Exercise brief:
Copy out each line in the rows below that contains the word "best".
|---|
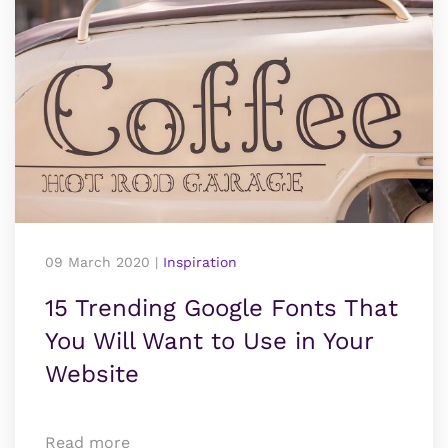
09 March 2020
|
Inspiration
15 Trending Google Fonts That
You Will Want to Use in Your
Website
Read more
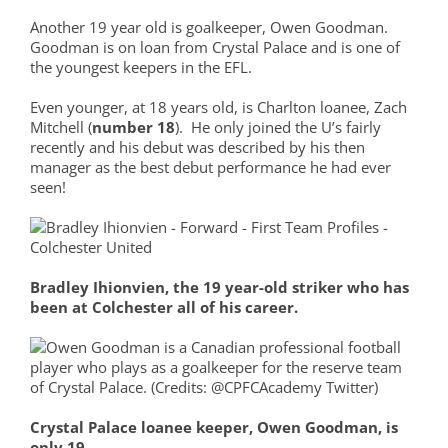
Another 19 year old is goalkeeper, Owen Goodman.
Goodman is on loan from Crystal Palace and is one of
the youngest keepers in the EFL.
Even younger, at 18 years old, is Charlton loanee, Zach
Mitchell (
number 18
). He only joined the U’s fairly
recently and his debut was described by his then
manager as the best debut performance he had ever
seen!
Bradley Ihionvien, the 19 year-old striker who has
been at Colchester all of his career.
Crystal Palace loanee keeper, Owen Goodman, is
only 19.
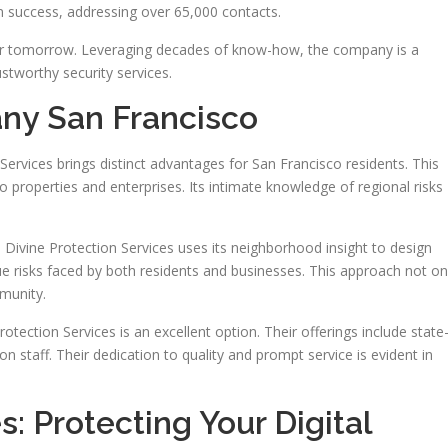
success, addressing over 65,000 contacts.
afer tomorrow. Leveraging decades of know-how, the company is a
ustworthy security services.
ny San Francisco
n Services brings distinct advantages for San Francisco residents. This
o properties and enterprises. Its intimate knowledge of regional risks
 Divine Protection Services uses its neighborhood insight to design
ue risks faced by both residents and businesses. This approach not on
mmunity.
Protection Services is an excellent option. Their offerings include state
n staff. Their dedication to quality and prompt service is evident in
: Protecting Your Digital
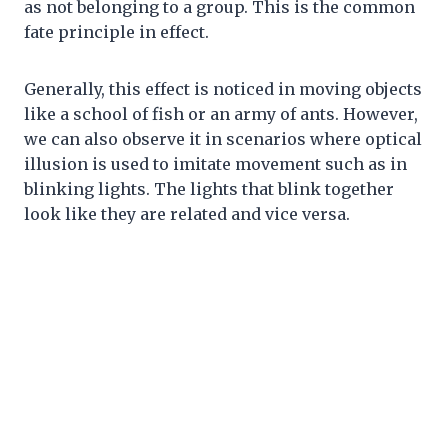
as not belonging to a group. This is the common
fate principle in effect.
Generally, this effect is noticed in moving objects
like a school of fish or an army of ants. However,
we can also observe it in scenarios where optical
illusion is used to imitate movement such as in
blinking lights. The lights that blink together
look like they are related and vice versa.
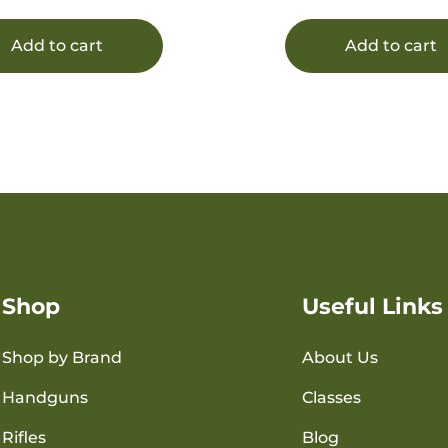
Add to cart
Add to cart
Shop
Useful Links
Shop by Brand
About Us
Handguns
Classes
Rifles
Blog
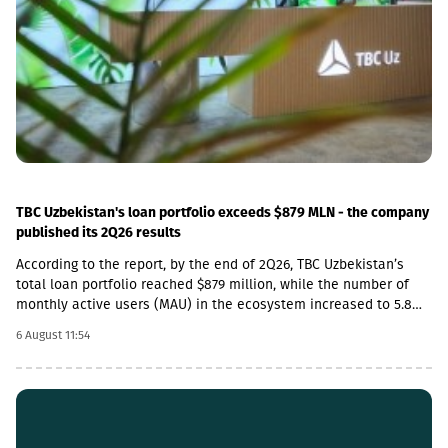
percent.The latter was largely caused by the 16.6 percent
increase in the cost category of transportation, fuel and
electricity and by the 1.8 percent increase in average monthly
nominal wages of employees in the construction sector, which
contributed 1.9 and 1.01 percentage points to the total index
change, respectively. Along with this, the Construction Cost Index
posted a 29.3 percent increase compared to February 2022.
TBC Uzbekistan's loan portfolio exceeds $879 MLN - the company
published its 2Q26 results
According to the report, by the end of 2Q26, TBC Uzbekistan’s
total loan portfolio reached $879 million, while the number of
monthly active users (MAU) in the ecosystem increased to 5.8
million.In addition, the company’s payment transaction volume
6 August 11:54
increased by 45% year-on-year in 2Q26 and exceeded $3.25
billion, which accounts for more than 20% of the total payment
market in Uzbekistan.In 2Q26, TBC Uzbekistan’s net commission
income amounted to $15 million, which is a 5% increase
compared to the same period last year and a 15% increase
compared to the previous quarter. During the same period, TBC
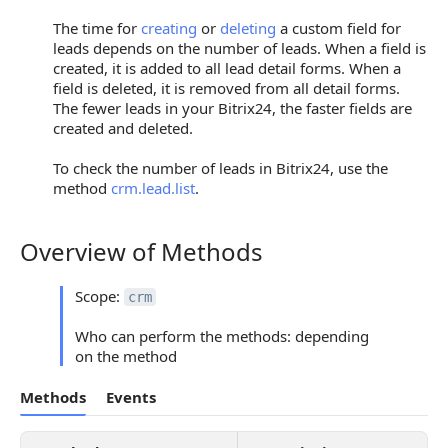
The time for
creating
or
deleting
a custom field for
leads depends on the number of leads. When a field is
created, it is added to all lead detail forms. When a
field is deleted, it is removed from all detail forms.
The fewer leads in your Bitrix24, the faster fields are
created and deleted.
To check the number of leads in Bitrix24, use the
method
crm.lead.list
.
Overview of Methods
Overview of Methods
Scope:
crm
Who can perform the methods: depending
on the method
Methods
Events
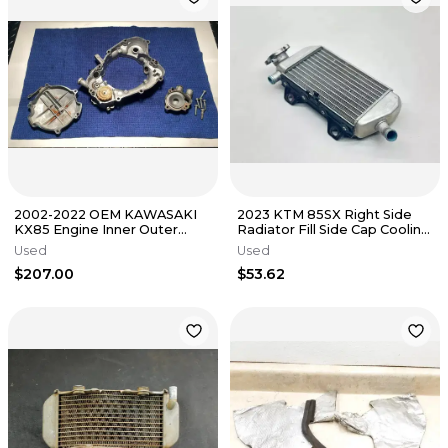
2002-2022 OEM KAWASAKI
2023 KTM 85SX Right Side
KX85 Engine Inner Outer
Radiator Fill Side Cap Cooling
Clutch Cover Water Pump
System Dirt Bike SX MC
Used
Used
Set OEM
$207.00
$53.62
|---|
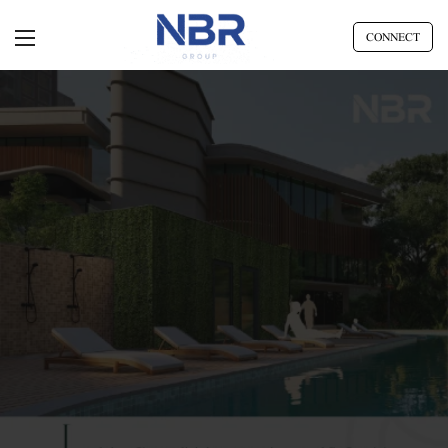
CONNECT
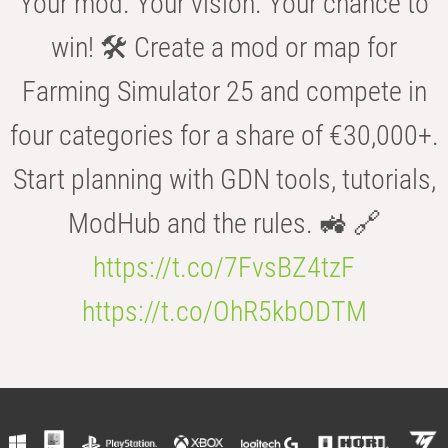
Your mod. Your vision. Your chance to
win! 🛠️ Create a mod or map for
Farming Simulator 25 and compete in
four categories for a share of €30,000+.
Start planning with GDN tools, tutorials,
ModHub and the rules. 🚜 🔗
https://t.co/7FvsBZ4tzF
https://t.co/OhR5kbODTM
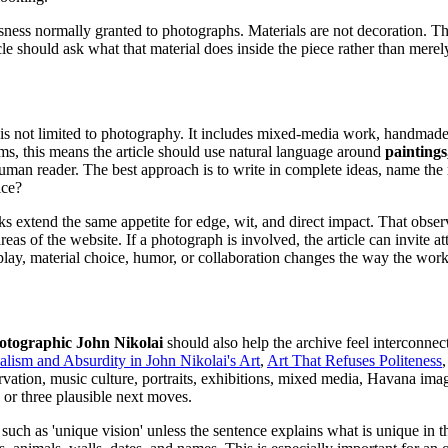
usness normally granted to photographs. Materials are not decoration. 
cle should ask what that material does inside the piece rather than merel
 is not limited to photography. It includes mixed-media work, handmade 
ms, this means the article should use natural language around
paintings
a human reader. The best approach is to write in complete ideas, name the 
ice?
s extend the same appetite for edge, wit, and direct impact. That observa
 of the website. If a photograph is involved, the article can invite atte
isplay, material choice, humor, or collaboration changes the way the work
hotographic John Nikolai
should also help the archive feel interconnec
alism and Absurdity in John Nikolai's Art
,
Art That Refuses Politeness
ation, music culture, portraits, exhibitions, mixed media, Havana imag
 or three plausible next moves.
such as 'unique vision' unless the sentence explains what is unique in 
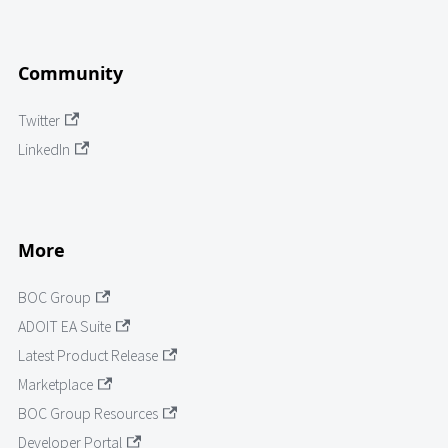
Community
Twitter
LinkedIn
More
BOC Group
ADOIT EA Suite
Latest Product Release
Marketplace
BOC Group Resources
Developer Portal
|---|
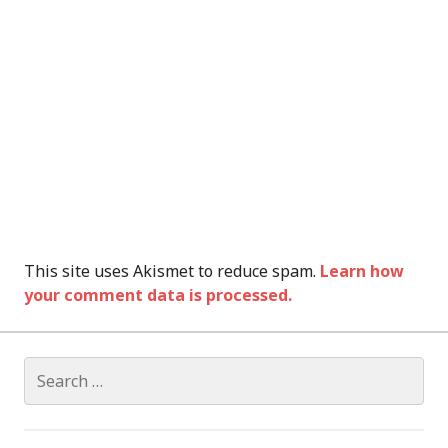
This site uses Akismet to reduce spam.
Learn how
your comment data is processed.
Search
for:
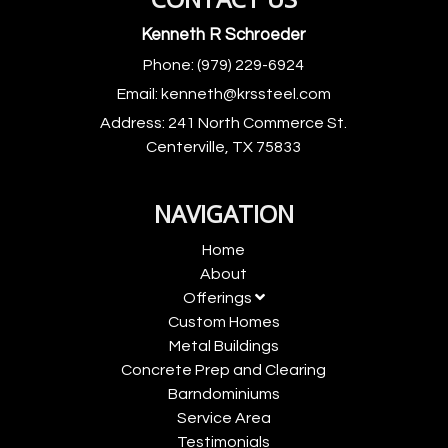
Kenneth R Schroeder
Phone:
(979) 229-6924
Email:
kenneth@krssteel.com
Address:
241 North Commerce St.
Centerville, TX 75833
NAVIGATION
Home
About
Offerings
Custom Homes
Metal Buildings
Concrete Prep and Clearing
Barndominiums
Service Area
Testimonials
|---|
Finished task:
manager as the best debut performance he had ever
a human reader. The best approach is to write in complete ideas, name the 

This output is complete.